Excerpts from a dataset:

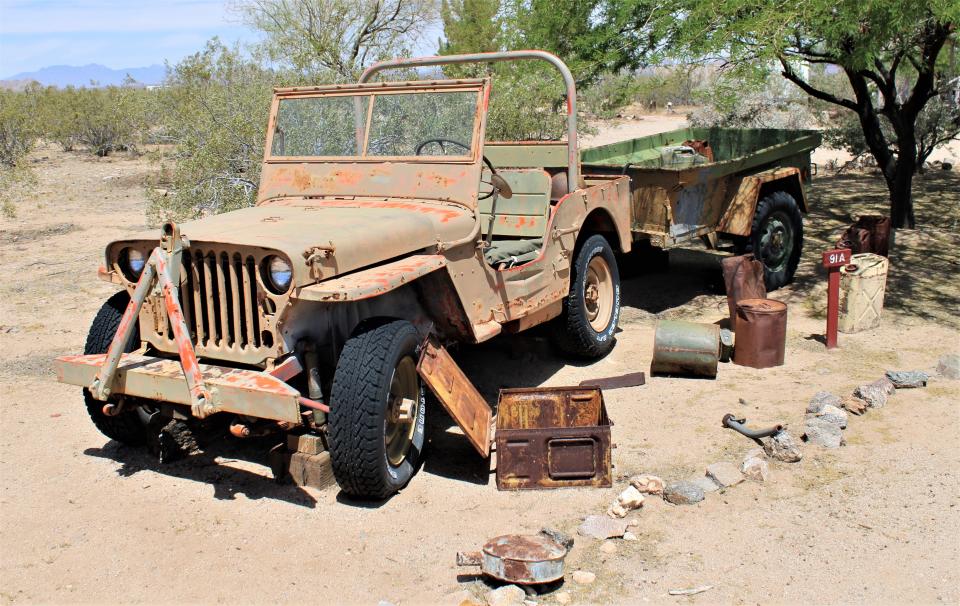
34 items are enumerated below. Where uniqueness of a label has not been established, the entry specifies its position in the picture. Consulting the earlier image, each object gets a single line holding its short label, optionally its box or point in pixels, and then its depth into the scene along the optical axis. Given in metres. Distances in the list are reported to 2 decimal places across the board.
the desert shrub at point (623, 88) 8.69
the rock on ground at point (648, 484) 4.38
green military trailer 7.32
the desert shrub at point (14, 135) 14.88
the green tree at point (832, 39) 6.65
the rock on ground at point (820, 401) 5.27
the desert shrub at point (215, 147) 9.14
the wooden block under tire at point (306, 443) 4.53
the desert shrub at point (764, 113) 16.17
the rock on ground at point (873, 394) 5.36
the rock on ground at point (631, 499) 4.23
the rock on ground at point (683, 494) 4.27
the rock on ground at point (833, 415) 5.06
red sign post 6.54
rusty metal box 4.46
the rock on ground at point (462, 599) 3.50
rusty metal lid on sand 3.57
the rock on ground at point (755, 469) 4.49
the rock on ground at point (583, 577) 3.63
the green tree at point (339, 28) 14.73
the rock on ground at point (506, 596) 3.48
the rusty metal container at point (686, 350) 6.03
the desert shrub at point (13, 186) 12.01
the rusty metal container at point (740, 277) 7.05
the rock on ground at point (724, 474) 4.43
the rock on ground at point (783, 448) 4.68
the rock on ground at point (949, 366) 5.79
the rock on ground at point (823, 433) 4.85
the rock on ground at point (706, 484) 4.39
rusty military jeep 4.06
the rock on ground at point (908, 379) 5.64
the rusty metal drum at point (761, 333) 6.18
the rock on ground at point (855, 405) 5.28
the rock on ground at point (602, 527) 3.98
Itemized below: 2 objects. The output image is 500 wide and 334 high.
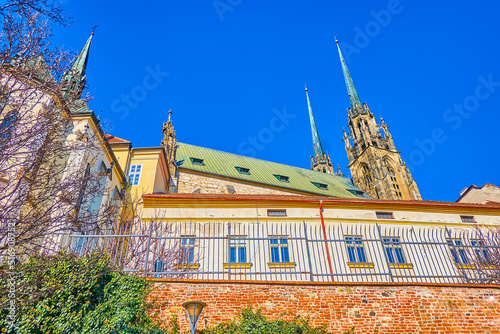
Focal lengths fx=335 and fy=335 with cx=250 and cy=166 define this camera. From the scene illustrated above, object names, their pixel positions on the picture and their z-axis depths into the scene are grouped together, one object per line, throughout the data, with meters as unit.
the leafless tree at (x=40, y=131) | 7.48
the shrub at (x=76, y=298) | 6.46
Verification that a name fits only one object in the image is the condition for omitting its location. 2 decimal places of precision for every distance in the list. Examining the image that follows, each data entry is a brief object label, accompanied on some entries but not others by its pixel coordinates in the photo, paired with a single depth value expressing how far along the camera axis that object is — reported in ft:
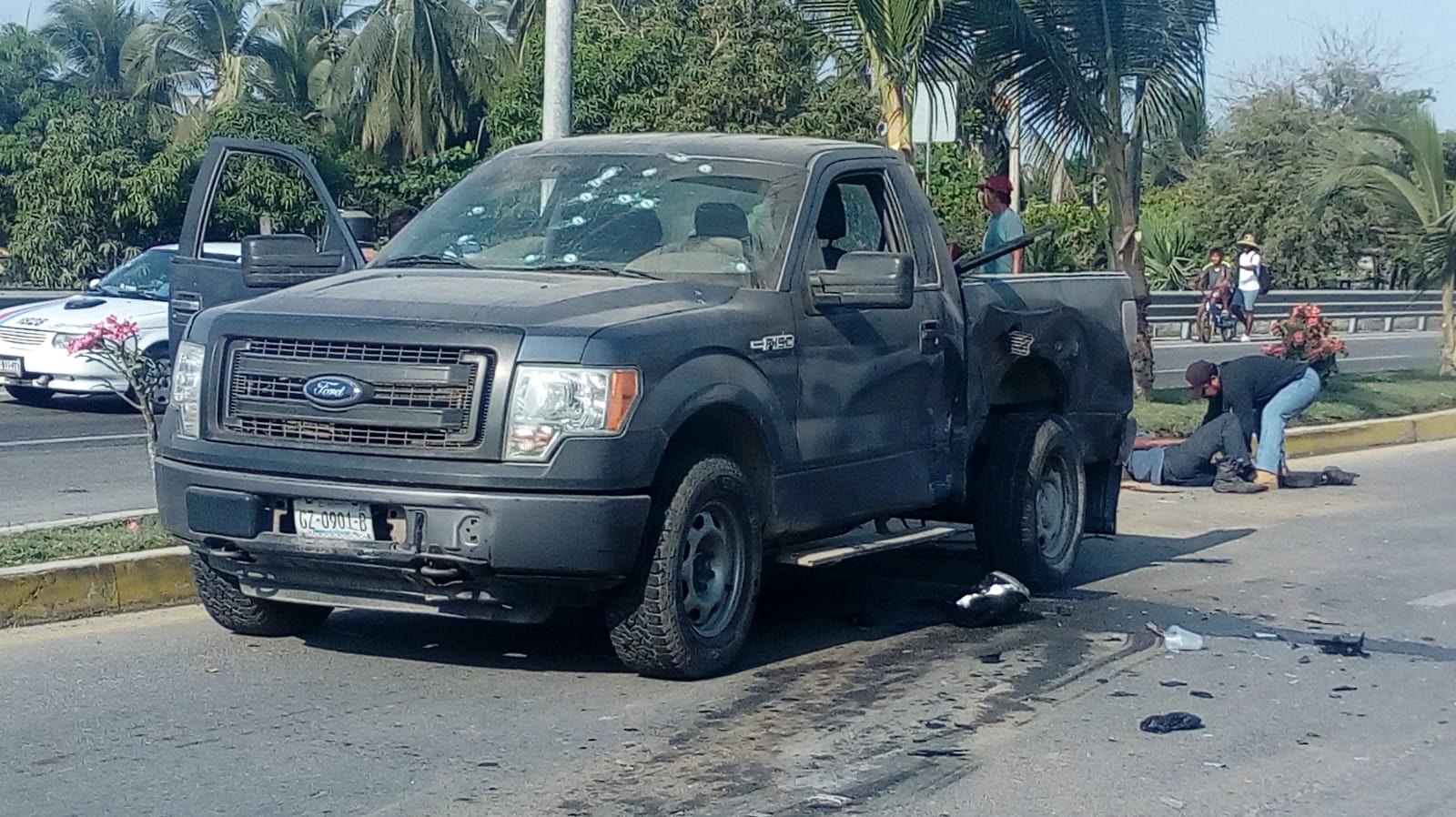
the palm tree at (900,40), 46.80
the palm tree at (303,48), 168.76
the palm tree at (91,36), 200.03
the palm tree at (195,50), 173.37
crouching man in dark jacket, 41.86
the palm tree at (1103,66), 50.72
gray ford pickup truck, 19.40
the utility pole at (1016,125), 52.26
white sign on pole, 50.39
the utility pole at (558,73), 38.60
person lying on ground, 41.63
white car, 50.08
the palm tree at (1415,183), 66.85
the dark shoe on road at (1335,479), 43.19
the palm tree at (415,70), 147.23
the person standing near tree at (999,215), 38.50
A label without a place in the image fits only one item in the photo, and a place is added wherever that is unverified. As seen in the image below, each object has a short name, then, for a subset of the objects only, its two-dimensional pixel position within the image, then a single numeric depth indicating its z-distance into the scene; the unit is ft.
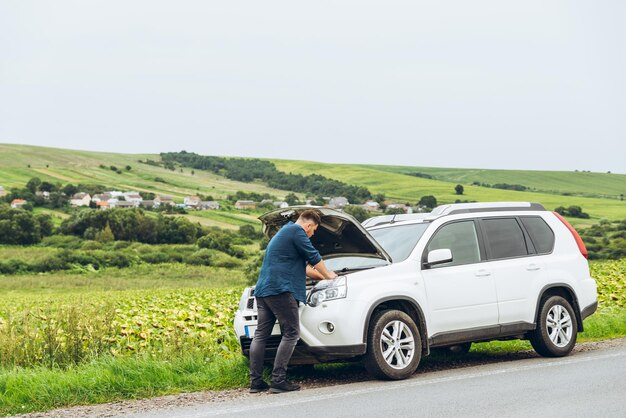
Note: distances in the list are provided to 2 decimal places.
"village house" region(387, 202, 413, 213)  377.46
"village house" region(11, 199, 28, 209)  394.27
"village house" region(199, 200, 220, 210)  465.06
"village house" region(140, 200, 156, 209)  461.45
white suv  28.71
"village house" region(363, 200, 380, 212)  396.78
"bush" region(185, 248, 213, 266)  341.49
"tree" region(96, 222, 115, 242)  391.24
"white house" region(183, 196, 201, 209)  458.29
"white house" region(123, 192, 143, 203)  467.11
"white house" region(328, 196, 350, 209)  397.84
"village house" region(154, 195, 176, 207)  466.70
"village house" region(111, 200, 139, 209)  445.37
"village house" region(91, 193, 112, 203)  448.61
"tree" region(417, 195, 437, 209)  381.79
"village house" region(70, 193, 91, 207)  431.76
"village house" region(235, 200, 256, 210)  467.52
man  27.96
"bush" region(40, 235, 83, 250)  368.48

...

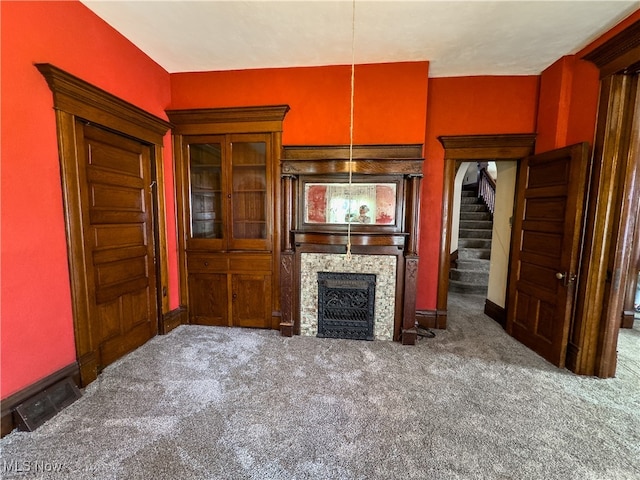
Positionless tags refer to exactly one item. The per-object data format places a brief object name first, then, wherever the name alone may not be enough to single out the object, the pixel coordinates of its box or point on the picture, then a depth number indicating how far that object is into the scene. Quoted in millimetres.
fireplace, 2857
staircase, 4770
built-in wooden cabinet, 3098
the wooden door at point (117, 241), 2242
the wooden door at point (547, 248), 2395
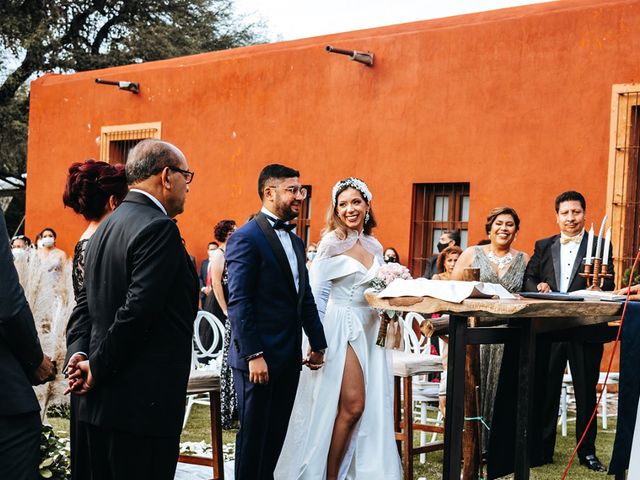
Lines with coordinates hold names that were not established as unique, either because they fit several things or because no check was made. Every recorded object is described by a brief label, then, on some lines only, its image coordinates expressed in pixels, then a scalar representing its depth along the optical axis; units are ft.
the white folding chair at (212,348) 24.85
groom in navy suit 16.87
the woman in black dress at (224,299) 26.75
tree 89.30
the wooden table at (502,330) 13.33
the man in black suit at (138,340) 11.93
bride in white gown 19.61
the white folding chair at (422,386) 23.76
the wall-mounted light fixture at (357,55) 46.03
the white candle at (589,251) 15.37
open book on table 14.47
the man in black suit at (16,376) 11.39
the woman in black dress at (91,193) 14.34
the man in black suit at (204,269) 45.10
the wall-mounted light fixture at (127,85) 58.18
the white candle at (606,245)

...

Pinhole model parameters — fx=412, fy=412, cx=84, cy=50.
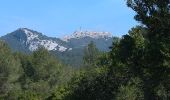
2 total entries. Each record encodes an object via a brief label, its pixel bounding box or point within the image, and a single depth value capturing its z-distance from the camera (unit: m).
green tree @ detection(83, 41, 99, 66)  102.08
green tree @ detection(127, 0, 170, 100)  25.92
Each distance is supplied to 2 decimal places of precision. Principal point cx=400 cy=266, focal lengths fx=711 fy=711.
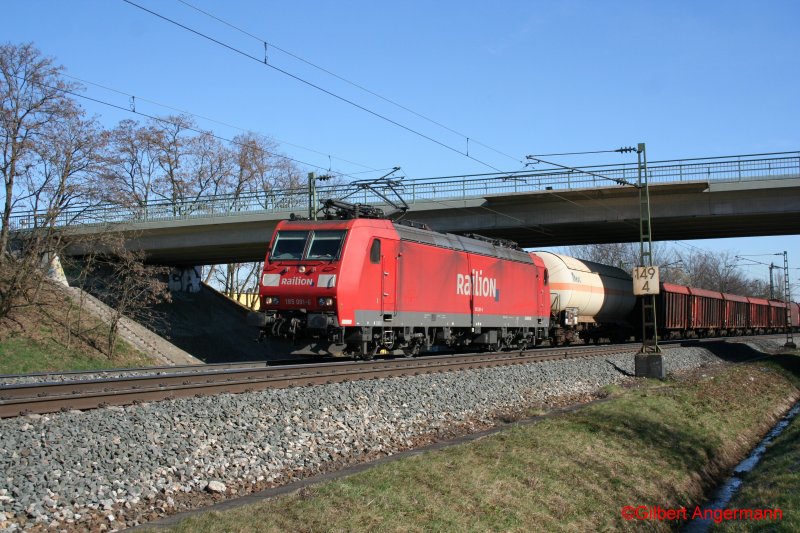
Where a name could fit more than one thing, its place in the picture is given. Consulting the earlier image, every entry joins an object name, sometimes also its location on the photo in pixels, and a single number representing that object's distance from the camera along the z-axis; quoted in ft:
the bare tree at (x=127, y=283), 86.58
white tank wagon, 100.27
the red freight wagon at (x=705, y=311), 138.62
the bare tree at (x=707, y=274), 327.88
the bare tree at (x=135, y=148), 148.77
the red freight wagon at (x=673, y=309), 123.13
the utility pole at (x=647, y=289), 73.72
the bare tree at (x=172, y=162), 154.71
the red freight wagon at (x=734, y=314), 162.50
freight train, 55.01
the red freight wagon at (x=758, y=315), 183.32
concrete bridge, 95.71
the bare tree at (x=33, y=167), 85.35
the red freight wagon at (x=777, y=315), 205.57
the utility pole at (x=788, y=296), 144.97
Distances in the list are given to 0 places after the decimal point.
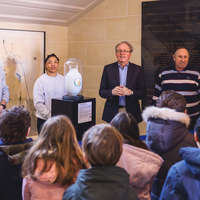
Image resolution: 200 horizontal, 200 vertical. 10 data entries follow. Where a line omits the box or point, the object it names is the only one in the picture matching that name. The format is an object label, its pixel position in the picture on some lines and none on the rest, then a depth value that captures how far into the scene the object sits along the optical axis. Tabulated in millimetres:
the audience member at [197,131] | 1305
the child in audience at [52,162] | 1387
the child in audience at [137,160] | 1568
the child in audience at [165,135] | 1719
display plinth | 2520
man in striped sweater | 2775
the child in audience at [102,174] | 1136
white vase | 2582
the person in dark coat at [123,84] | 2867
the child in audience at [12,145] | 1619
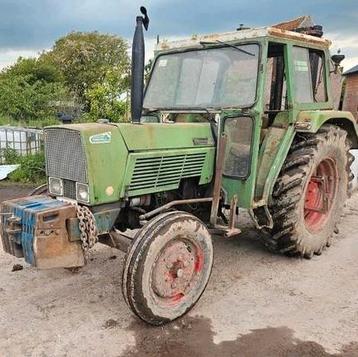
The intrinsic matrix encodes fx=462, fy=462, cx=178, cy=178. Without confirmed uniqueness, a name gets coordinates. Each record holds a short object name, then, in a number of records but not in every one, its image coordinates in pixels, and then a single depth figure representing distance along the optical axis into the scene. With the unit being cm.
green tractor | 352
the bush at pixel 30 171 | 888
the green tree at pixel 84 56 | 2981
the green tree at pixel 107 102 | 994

◆ ACTION ITEM: For this exercise, please output exactly the lines above starting at the line with "34 items are" and ending at the line with "rusty military jeep 4.06", ends included.

◆ ANSWER SPACE:
34 items are enumerated below. Where uniqueness of a label has not been established, the entry specifies its position in the picture. Consulting the earlier image, each object gets a single line holding its short label, optionally its box or point in pixels, and then its depth into the scene along the optical axis. Given in metres. Distances in the list are reported to 2 decimal places across the board.
the desert shrub at point (623, 88) 8.69
the rock on ground at point (648, 484) 4.38
green military trailer 7.32
the desert shrub at point (14, 135) 14.88
the green tree at point (832, 39) 6.65
the rock on ground at point (820, 401) 5.27
the desert shrub at point (215, 147) 9.14
the wooden block under tire at point (306, 443) 4.53
the desert shrub at point (764, 113) 16.17
the rock on ground at point (873, 394) 5.36
the rock on ground at point (631, 499) 4.23
the rock on ground at point (683, 494) 4.27
the rock on ground at point (833, 415) 5.06
red sign post 6.54
rusty metal box 4.46
the rock on ground at point (462, 599) 3.50
rusty metal lid on sand 3.57
the rock on ground at point (755, 469) 4.49
the rock on ground at point (583, 577) 3.63
the green tree at point (339, 28) 14.73
the rock on ground at point (506, 596) 3.48
the rusty metal container at point (686, 350) 6.03
the desert shrub at point (13, 186) 12.01
the rusty metal container at point (740, 277) 7.05
the rock on ground at point (724, 474) 4.43
the rock on ground at point (783, 448) 4.68
the rock on ground at point (949, 366) 5.79
the rock on ground at point (823, 433) 4.85
the rock on ground at point (706, 484) 4.39
rusty military jeep 4.06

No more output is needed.